Candidatou-se pelo Amapá. Houve impugnações fundadas em questão de domicílio, e
o caso acabou no Supremo Tribunal Federal. Naquele momento, não sei por quê, a
Suprema Corte estava em meio recesso, e o Ministro Celso de Mello, meu
ex-secretário na Consultoria Geral da República, me telefonou:
— O processo do Presidente será distribuído amanhã. Em Brasília, somente
estão por aqui dois ministros: o Marco Aurélio de Mello e eu. Tenho receio de
que caia com ele, primo do Presidente Collor. Não sei como vai considerar a
questão.
— O Presidente tem muita fé em Deus. Tudo vai sair bem, mesmo porque a
tese jurídica da defesa do Sarney está absolutamente correta. Celso de Mello
concordou plenamente com a observação, acrescentando ser indiscutível a matéria
de fato, isto é, a transferência do domicílio eleitoral no prazo da lei. O
advogado de Sarney era o Dr. José Guilherme Vilela, ótimo profissional. Fez
excelente trabalho e demonstrou a simplicidade da questão: Sarney havia transferido
seu domicílio eleitoral no prazo da lei. Simples. O que há para discutir? É
público e notório que ele é do Maranhão! Ora, também era público e notório que
ele morava em Brasília, onde exercera o cargo de Senador e, nos últimos cinco
anos, o de Presidente da República. Desde a faculdade de Direito, a gente
aprende que não se pode confundir o domicílio civil com o domicílio eleitoral.

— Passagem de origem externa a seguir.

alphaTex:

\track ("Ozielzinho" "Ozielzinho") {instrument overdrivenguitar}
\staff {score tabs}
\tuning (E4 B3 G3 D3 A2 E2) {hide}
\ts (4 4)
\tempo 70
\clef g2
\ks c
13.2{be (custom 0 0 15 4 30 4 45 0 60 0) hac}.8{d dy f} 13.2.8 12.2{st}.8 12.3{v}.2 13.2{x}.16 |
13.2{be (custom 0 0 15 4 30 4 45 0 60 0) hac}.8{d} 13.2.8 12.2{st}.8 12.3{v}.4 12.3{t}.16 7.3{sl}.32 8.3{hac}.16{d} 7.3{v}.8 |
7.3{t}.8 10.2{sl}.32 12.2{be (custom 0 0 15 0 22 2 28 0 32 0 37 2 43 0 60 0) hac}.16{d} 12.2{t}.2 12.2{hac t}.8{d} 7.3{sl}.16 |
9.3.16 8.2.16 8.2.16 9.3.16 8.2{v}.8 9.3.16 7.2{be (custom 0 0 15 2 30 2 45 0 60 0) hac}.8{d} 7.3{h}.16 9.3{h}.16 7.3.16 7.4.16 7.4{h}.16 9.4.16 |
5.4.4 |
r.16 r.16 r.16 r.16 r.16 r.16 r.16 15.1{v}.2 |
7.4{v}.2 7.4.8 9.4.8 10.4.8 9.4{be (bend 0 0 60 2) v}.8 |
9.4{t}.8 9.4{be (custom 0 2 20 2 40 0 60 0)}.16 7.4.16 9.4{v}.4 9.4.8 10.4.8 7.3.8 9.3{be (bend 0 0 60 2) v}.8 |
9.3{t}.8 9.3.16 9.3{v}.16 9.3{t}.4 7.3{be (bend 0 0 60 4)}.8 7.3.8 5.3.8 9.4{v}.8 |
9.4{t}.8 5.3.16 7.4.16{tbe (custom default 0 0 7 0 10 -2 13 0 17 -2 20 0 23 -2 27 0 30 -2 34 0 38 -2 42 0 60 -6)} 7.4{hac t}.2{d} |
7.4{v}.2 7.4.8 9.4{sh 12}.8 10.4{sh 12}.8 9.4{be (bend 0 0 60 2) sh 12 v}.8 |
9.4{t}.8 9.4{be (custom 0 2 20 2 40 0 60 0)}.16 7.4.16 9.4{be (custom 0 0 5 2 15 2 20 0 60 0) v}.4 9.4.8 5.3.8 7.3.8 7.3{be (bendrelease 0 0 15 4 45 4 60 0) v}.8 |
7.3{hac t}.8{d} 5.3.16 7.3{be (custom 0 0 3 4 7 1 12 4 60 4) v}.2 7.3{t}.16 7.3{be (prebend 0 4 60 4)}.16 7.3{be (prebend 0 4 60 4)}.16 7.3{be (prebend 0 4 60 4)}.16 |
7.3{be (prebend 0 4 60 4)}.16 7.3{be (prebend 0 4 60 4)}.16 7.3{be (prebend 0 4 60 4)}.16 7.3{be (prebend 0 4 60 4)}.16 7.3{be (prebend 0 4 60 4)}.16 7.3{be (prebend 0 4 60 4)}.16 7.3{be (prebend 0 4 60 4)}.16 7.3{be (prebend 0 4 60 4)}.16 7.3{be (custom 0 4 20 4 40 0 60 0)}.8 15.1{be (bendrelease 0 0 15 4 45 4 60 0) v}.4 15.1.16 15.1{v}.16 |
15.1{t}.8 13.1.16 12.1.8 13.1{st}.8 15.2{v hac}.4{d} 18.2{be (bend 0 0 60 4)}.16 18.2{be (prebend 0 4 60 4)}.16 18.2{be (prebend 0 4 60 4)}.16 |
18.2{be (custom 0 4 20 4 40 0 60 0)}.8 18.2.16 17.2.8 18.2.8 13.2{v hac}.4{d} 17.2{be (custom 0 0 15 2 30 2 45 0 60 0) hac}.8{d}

E a Constituição de 88, ainda grande desconhecida (como até hoje), não
estabelecia nenhum prazo para mudança de domicílio. O sistema de sorteio do
Supremo fez o processo cair com o Ministro Marco Aurélio, que, no mesmo dia,
concedeu medida liminar, mantendo a candidatura de Sarney pelo Amapá. Veio o
dia do julgamento do mérito pelo plenário. Sarney ganhou, mas o último a votar
foi o Ministro Celso de Mello, que votou pela cassação da candidatura do
Sarney. Deus do céu! O que deu no garoto? Estava preocupado com a distribuição
do processo para a apreciação da liminar, afirmando que a concederia em favor
da tese de Sarney, e, agora, no mérito, vota contra e fica vencido no plenário.
O que aconteceu? Não teve sequer a gentileza, ou habilidade, de dar-se por
impedido. Votou contra o Presidente que o nomeara, depois de ter demonstrado
grande preocupação com a hipótese de Marco Aurélio ser o relator.
Apressou-se
ele próprio a me telefonar, explicando:
— Doutor Saulo, o senhor deve ter estranhado o meu voto no caso do
Presidente.
— Claro! O que deu em você?
— É que a Folha de S. Paulo, na véspera da votação, noticiou a afirmação
de que o Presidente Sarney tinha os votos certos dos ministros que enumerou e
citou meu nome como um deles. Quando chegou minha vez de votar, o Presidente já
estava vitorioso pelo número de votos a seu favor. Não precisava mais do meu.
Votei contra para desmentir a Folha de S. Paulo. Mas fique tranqüilo. Se meu
voto fosse decisivo, eu teria votado a favor do Presidente. Não acreditei no
que estava ouvindo. Recusei-me a engolir e perguntei:
— Espere um pouco. Deixe-me ver se compreendi bem. Você votou contra o
Sarney porque a Folha de S. Paulo noticiou que você votaria a favor?
— Sim. — E se o Sarney já não houvesse ganhado, quando chegou sua vez de
votar, você, nesse caso, votaria a favor dele?
— Exatamente. O senhor entendeu?
— Entendi. Entendi que você é um juiz de merda! Bati o telefone e nunca mais falei
com ele.”
Moral da história: O
caráter de uma pessoa se julga por seus atos e não por seus diplomas ou cargos!